ABOUT THIS EXERCISE: Without the pictures, repeat all of the data exactly as it appears below.

------ DATA BELOW

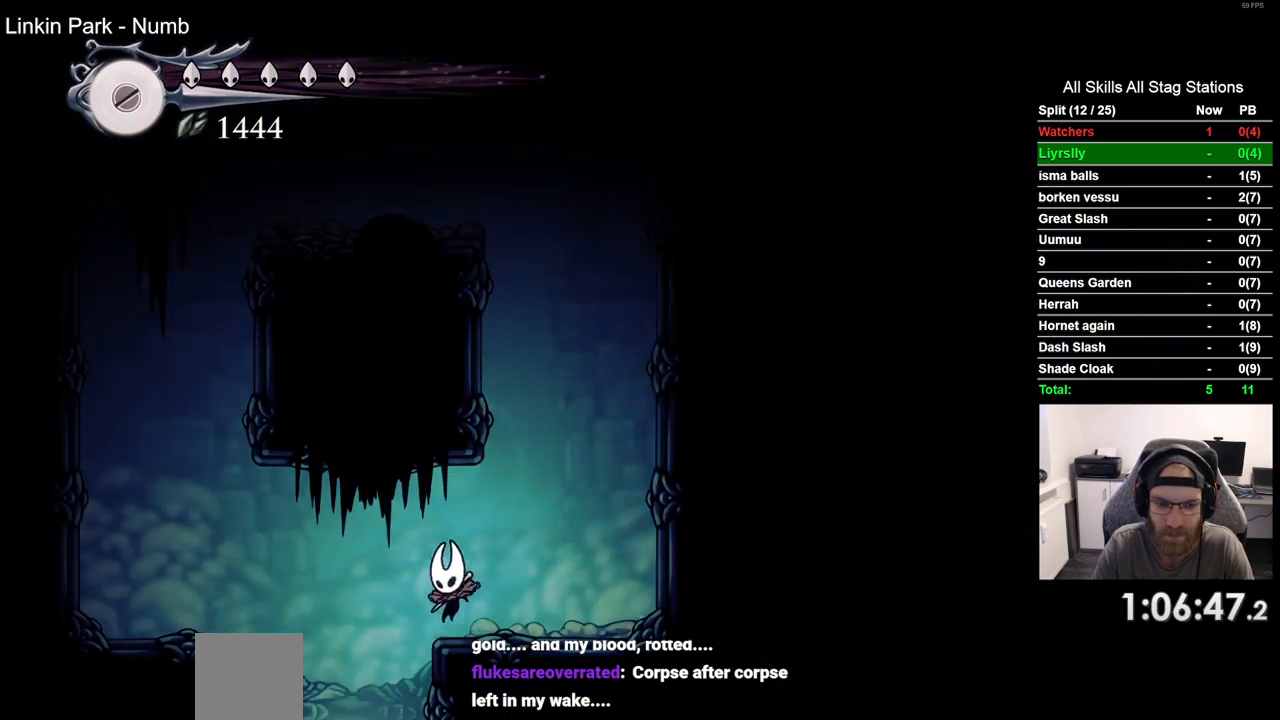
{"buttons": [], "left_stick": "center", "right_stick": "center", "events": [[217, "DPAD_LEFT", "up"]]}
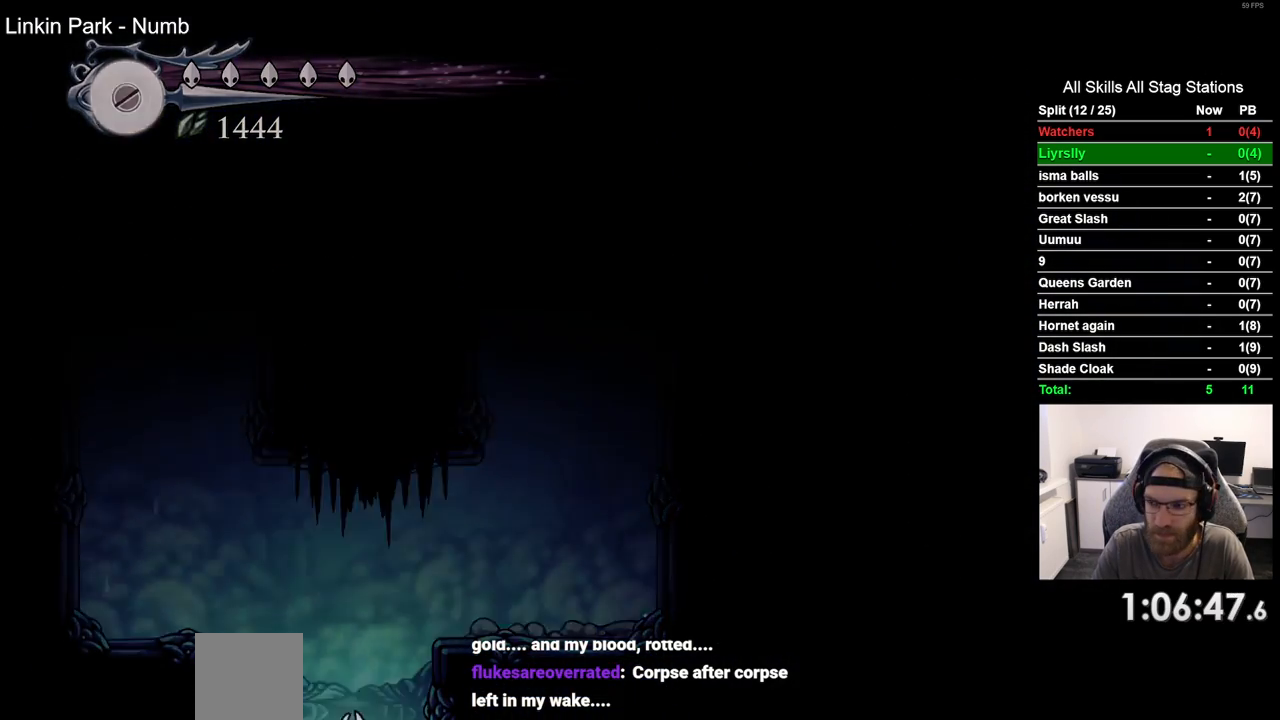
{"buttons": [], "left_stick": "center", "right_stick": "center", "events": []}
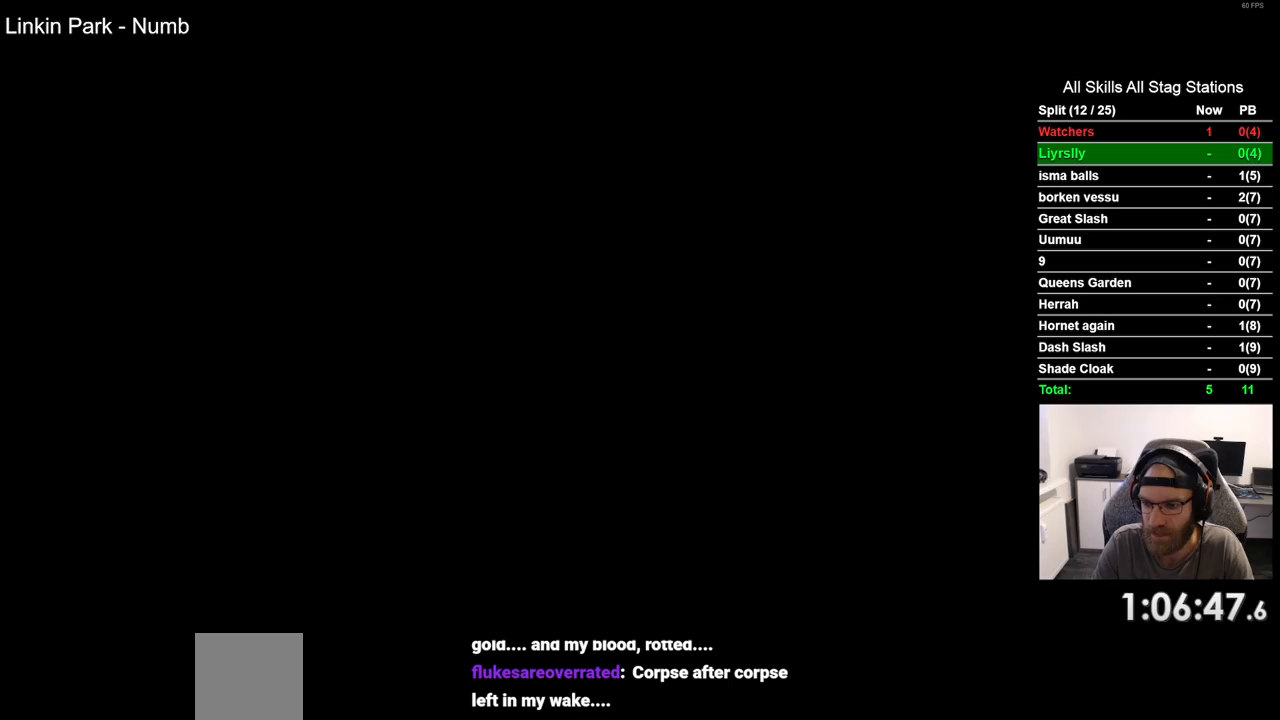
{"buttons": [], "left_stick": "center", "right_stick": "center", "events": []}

------------

TASK RESPONSE:
{"buttons": [], "left_stick": "center", "right_stick": "center", "events": [[217, "DPAD_LEFT", "up"]]}
{"buttons": [], "left_stick": "center", "right_stick": "center", "events": []}
{"buttons": [], "left_stick": "center", "right_stick": "center", "events": []}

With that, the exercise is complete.